::: Passage for review :::

Foster & Grossman: Data Integration

Data Integration in a Bandwidth Rich World

Ian Foster
Robert L. Grossman

This is an early draft of the article: Ian Foster and Robert L. Grossman, Data Integration in a Bandwidth Rich World, Communications ACM, Volume 46, Issue 11, November, 2003, pages 50-57.

Introduction

Exponential advances in sensors, storage systems, and computers are producing data of unprecedented quantity and quality. Multi-terabyte and even petabyte (1,000TB) data sets are emerging as major assets. For example, the climate science community has access to hundreds of terabytes of observational data from NASA's Earth-observing system and simulation data from high-performance climate models; these data sources can yield new insights into global change. The World-Wide Telescope linking hundreds of digital sky surveys is revolutionizing astronomy [11]. And in industry, multi-terabyte (soon to be petabyte) data warehouses of consumer transactional data are increasingly common.

The key to deriving insight and knowledge is often the correlation of data from multiple sources, as these examples show. The traditional paradigm for such syntheses is to gather data at a single location and transform it into a common format prior to exploring it. However, the expense of this approach in terms of network resources has meant that most data is never correlated or compared to other data. In a world of more and more data, storage systems, computers, and networks, it is both necessary and feasible for system architects to think in terms of a new paradigm based on data integration—the flexible and managed federation, exploration, and processing of data from many sources.

One factor driving this new paradigm is dramatic improvements in network performance. Few Internet1 networks move data at more than a megabit per second (Mbps), taking weeks to move a terabyte. Fortunately, advances in networking technologies are ushering in an era of bandwidth abundance based on Tbps optical backbones providing routine access to end-to-end paths of 10Gbps or more—a four-orders-of-magnitude improvement (see the article by DeFanti et al. in this section). For example, in 2002 Earth science data striped over a three-node cluster was recently transported at a rate of 2.4Gbps between Amsterdam and Chicago, a terabyte in an hour [9].

:::

Problems to work on
**A)** According to the data integration article, at what rate was Earth science data transported between Amsterdam and Chicago in 2002?
**B)** Reproduce the part of the data integration article starting at "The key to deriving" and ending at "from many sources.".
**C)** Resume the data integration article, writing on from its last sentence.
The material that follows is not needed.

::: Data provided :::

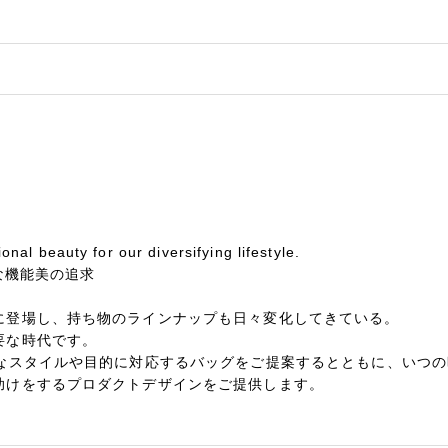
onal beauty for our diversifying lifestyle.
的な機能美の追求
に登場し、持ち物のラインナップも日々変化してきている。
要な時代です。
々なスタイルや目的に対応するバッグをご提案するとともに、いつ
助けをするプロダクトデザインをご提供します。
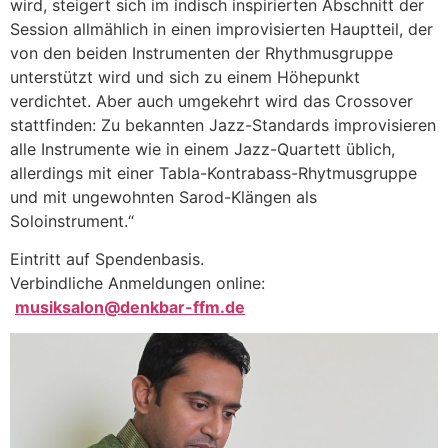
wird, steigert sich im indisch inspirierten Abschnitt der
Session allmählich in einen improvisierten Hauptteil, der
von den beiden Instrumenten der Rhythmusgruppe
unterstützt wird und sich zu einem Höhepunkt
verdichtet. Aber auch umgekehrt wird das Crossover
stattfinden: Zu bekannten Jazz-Standards improvisieren
alle Instrumente wie in einem Jazz-Quartett üblich,
allerdings mit einer Tabla-Kontrabass-Rhytmusgruppe
und mit ungewohnten Sarod-Klängen als
Soloinstrument.“
Eintritt auf Spendenbasis.
Verbindliche Anmeldungen online:
musiksalon@denkbar-ffm.de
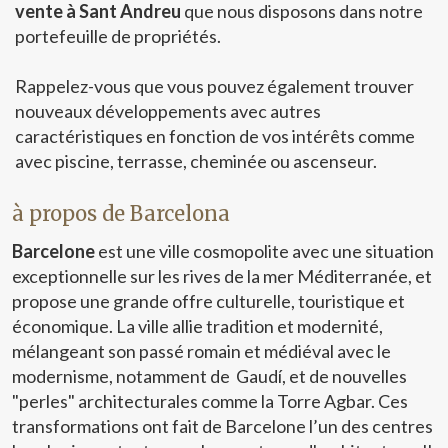
vente à Sant Andreu
que nous disposons dans notre
Ces cookies sont utilisés pour stocker des informations sur
portefeuille de propriétés.
les préférences et les choix personnels de l'utilisateur
grâce à l'observation continue de ses habitudes de
navigation. Grâce à eux, nous pouvons connaître les
Rappelez-vous que vous pouvez également trouver
habitudes de navigation sur le site Web et afficher des
nouveaux développements avec autres
publicités liées au profil de navigation de l'utilisateur.
caractéristiques en fonction de vos intérêts comme
avec piscine, terrasse, cheminée ou ascenseur.
à propos de Barcelona
Barcelone
est une ville cosmopolite avec une situation
exceptionnelle sur les rives de la mer Méditerranée, et
propose une grande offre culturelle, touristique et
économique. La ville allie tradition et modernité,
mélangeant son passé romain et médiéval avec le
modernisme, notamment de Gaudí, et de nouvelles
"perles" architecturales comme la Torre Agbar. Ces
transformations ont fait de Barcelone l’un des centres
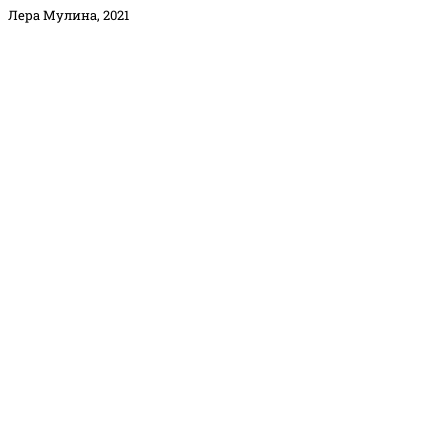
Лера Мулина, 2021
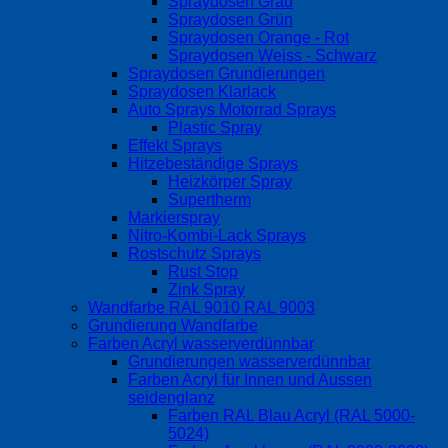
Spraydosen Grau
Spraydosen Grün
Spraydosen Orange - Rot
Spraydosen Weiss - Schwarz
Spraydosen Grundierungen
Spraydosen Klarlack
Auto Sprays Motorrad Sprays
Plastic Spray
Effekt Sprays
Hitzebeständige Sprays
Heizkörper Spray
Supertherm
Markierspray
Nitro-Kombi-Lack Sprays
Rostschutz Sprays
Rust Stop
Zink Spray
Wandfarbe RAL 9010 RAL 9003
Grundierung Wandfarbe
Farben Acryl wasserverdünnbar
Grundierungen wasserverdünnbar
Farben Acryl für Innen und Aussen
seidenglanz
Farben RAL Blau Acryl (RAL 5000-
5024)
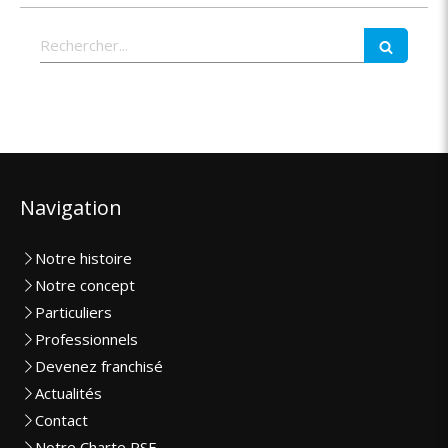
Rechercher
Navigation
Notre histoire
Notre concept
Particuliers
Professionnels
Devenez franchisé
Actualités
Contact
Notre Charte RSE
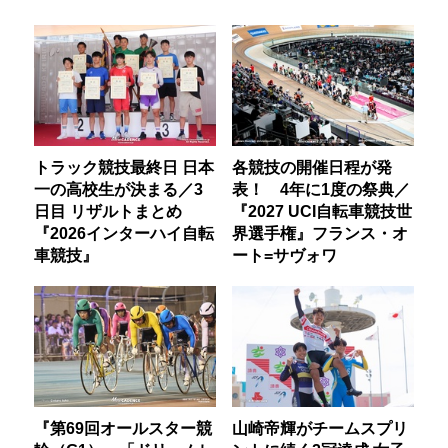
トラック競技最終日 日本
各競技の開催日程が発
一の高校生が決まる／3
表！ 4年に1度の祭典／
日目 リザルトまとめ
『2027 UCI自転車競技世
『2026インターハイ自転
界選手権』フランス・オ
車競技』
ート=サヴォワ
『第69回オールスター競
山崎帝輝がチームスプリ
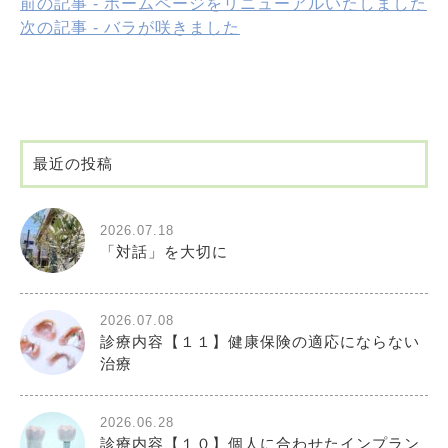
前の記事 - ホームページをリニューアルいたしました
次の記事 - バラが咲きました
最近の投稿
2026.07.18
「対話」を大切に
2026.07.08
診療内容【１１】健康保険の適応にならない
治療
2026.06.28
診療内容【１０】個人に合わせたインプラン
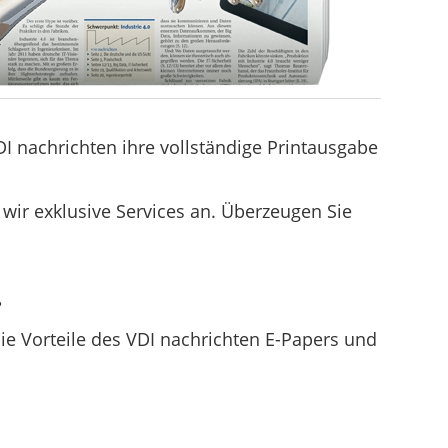
I nachrichten ihre vollständige Printausgabe
 wir exklusive Services an. Überzeugen Sie
?
die Vorteile des VDI nachrichten E-Papers und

:::

Replies
**A)** 2.4Gbps

**B)**
The key to deriving insight and knowledge is often the correlation of data from multiple sources, as these examples show. The traditional paradigm for such syntheses is to gather data at a single location and transform it into a common format prior to exploring it. However, the expense of this approach in terms of network resources has meant that most data is never correlated or compared to other data. In a world of more and more data, storage systems, computers, and networks, it is both necessary and feasible for system architects to think in terms of a new paradigm based on data integration—the flexible and managed federation, exploration, and processing of data from many sources.

**C)**
Just as critical for effective data integration, and our focus here, is the distributed system middleware beginning to allow distributed communities, or virtual organizations, to access and share data, networks, and other resources in a controlled and secure manner. Recent advances promise to provide required capabilities. For example, Open Grid Services Architecture (OGSA) standards and technologies provide for the secure and reliable virtualization and management of distributed data and computing resources [2, 6]. And data Web infrastructures support discovery, exploration, analysis, integration, and mining of remote and distributed data [10]. Such efforts are pioneering a new generation of distributed data discovery, access, and exploration technologies promising to transform the Internet into a data-integration platform. On it, users will be able to perform sophisticated operations on remote and distributed petascale data sets (see the sidebar "Data-Integration Technologies").

Petascale Scenarios

The following scenarios illustrate applications impossible today but achievable over optical networks with only the help of data services.

Virtual data warehouses. Today, data warehouses are centralized repositories of data used for reporting and querying. High-speed optical networks make it possible for data to instead be stored at its source. When reports are required, bandwidth can be requested, data merged from multiple sources, and reports generated using the most current data. In effect, virtual data warehouses are constructed on the fly. Here, as elsewhere, new data architectures become possible when wide-area networks are able to transport data at speeds comparable to that of a computer's backplane.

Data replication for business continuity. Businesses providing critical infrastructure for disaster recovery and business continuity are increasingly locating secondary, even tertiary, backup facilities far from primary sites. In the past, large data volumes, high transaction speeds, slow networks, and poor distributed data management infrastructure made such distributed architectures difficult or impossible. However, with all-optical networks and distributed data services, it becomes feasible to consider replicating transformations from core systems to remote backup systems. Financial exchanges, telecommunication systems, reservation systems, and dispatch and scheduling operations performed by vendors are examples of systems that can be replicated in this way.

Stream-based distributed processing of sensor data. Large centralized detectors and distributed sensor nets in such fields as physics, astronomy, seismology, and national security produce high-volume data streams requiring extensive processing prior to analysis. Today, processing is performed offline, and data sets are prepared and distributed only periodically. Optical networks and data-integration services can enable a new paradigm in which even large data sets are continuously updated, so users always have access to the most current data. Data can also be merged from multiple sources, processed in real time, and analyzed for changes, alerts, and other significant patterns.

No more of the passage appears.